READING PASSAGE »
+===+

2. The multi-computer system according to claim 1, wherein:
when the copy of the setting information of the second computer is not stored in the memory, the second setting information manager requests the second computer to transmit the copy of the setting information of the second computer to the first computer by reference to the association information; and stores the copy of the setting information responded from the second computer into the memory.
3. The multi-computer system according to claim 1, wherein:
when the setting information of the first computer is changed, the first setting information manager updates the setting information stored in the memory; and transmits a copy of the setting information after undergoing the changing to the second computer by reference to the association information.
4. The multi-computer system according to claim 1, wherein the first computer is associated with a plurality of the second computers.
5. The multi-computer system according to claim 4, wherein
the first setting information manager:
obtains copies of the setting information of the first computer from the plurality of second computers by reference to the association information;
makes a comparison between the setting information of the first computer stored in the memory and each of the copies of the setting information of the first computer obtained from the plurality of second computers and selects majority setting information as a result of the comparison; and
updates the setting information of the first computer stored in the memory with the majority setting information.
6. A manager for a multi-computer system comprising a plurality of computers including a first computer and a second computer associated with the first computer, the manager being included in the first computer,
the manager comprising:
a first setting information manager that controls storing of setting information of the first computer into a memory included in the first computer;
a second setting information manager that controls storing of a copy of setting information of the second computer into the memory; and
an associated information manager that controls storing of association information representing one or more associated computers associated with each of the plurality of computers into the memory.

+===+

(Stored data entries)

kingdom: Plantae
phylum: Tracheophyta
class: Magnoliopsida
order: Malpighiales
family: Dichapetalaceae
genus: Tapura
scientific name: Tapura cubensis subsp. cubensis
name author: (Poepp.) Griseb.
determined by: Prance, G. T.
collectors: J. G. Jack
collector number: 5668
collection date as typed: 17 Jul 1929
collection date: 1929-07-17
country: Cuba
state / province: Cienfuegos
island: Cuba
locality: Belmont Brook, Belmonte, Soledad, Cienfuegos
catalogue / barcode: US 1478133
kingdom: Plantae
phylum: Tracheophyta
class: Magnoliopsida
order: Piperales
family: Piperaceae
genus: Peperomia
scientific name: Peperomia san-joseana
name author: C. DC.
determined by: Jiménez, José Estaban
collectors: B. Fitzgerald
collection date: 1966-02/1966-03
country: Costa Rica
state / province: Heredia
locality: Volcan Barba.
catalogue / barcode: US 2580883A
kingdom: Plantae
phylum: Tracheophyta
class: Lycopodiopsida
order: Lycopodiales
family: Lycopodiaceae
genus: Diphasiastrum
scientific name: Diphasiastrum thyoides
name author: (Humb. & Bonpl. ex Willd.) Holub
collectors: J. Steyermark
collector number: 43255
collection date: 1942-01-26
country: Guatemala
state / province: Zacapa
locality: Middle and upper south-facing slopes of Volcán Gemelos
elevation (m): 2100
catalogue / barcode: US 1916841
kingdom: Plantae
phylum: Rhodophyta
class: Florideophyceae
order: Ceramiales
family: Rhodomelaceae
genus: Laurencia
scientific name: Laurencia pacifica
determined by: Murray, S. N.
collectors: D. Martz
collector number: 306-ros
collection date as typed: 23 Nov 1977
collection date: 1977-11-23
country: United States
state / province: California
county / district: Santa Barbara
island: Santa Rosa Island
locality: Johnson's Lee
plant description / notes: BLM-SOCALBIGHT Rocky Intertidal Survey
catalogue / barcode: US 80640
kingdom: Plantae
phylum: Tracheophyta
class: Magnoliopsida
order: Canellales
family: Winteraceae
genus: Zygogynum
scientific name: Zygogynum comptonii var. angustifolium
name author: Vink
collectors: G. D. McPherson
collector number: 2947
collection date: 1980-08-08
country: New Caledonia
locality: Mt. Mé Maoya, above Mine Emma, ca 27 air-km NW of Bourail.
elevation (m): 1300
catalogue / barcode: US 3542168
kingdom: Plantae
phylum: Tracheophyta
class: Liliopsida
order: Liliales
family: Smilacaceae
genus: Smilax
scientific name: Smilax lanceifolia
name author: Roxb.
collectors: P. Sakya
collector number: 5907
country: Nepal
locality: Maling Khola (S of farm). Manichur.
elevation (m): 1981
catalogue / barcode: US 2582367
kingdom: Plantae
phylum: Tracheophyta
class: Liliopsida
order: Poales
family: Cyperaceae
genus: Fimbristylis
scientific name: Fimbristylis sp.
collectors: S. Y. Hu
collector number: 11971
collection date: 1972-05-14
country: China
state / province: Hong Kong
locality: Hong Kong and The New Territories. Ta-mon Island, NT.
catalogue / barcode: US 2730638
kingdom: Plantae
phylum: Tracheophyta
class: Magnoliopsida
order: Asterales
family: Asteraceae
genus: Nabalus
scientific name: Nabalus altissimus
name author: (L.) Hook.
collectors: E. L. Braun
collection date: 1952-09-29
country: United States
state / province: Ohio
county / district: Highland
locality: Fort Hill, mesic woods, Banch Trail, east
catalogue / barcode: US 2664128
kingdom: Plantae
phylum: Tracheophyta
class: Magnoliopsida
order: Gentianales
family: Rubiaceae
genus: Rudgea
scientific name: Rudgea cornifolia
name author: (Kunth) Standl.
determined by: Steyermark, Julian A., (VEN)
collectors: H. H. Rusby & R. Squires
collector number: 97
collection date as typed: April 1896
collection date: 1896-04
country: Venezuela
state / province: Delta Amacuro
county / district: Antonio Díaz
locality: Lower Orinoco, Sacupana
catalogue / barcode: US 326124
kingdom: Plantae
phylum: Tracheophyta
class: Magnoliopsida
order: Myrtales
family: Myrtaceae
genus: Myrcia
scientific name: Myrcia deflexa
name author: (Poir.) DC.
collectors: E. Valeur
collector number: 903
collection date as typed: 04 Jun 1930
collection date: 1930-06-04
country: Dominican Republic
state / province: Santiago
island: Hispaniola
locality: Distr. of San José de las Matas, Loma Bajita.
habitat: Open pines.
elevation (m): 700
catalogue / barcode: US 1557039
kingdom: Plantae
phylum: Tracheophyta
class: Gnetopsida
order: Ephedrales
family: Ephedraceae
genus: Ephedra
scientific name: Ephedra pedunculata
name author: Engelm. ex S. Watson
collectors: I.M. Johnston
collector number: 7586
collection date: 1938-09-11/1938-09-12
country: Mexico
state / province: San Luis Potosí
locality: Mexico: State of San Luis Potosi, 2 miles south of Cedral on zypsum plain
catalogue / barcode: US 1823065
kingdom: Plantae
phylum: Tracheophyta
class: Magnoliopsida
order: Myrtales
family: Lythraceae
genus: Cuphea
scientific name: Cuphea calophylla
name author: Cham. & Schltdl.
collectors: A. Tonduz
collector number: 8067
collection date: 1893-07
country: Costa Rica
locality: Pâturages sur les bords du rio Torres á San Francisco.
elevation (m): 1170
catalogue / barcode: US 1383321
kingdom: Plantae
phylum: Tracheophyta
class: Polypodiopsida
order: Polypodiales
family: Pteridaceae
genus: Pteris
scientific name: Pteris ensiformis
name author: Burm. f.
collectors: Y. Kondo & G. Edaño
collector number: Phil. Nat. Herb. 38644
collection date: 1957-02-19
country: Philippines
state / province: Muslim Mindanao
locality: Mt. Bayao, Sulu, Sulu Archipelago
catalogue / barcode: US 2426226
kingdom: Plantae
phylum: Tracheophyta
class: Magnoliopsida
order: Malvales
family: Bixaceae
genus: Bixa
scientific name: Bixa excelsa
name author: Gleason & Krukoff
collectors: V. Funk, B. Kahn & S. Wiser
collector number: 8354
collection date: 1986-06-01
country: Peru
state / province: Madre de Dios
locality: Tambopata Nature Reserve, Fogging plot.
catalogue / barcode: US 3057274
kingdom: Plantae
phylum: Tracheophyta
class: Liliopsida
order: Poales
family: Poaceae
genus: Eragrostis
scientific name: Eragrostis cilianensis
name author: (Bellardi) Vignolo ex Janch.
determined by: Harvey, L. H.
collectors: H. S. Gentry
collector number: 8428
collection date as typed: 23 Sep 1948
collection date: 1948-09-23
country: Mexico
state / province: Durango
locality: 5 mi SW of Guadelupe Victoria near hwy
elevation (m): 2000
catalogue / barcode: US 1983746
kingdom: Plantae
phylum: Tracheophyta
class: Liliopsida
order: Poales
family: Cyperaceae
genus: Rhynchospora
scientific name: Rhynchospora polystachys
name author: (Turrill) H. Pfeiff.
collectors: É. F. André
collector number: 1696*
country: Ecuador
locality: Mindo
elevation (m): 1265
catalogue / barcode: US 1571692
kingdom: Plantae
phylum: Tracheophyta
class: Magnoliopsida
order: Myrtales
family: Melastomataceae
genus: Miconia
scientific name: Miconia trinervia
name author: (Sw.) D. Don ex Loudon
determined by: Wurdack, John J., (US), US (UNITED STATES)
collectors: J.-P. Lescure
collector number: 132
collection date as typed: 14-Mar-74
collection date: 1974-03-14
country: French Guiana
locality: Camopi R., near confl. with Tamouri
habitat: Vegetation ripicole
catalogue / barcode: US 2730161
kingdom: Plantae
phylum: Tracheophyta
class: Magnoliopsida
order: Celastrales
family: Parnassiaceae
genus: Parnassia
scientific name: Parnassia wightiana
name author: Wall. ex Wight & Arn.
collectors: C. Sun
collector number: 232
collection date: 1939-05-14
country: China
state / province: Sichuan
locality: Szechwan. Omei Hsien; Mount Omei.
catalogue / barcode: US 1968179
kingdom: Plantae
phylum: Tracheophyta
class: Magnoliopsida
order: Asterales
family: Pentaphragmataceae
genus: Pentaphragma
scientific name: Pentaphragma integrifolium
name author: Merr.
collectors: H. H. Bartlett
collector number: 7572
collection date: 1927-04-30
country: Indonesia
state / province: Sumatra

+===+

WRITTEN PROBLEM A » Write out the portion of the patent claims from "2. The multi-computer" to "computer into the memory." without any changes.
WRITTEN PROBLEM B » Explain how, according to claim 5 of the patent claims, the first setting information manager determines the setting information with which it updates the first computer's stored setting information.
WRITTEN PROBLEM C » List every component that the manager described in claim 6 of the patent claims comprises.

CORRECT RESPONSE A »
2. The multi-computer system according to claim 1, wherein:
when the copy of the setting information of the second computer is not stored in the memory, the second setting information manager requests the second computer to transmit the copy of the setting information of the second computer to the first computer by reference to the association information; and stores the copy of the setting information responded from the second computer into the memory.

CORRECT RESPONSE B » It obtains copies of the first computer's setting information from the plurality of second computers by reference to the association information. It then compares the setting information stored in the memory with each of those copies and selects the majority setting information. It uses that majority setting information to update the stored setting information of the first computer.

CORRECT RESPONSE C »
- A first setting information manager
- A second setting information manager
- An associated information manager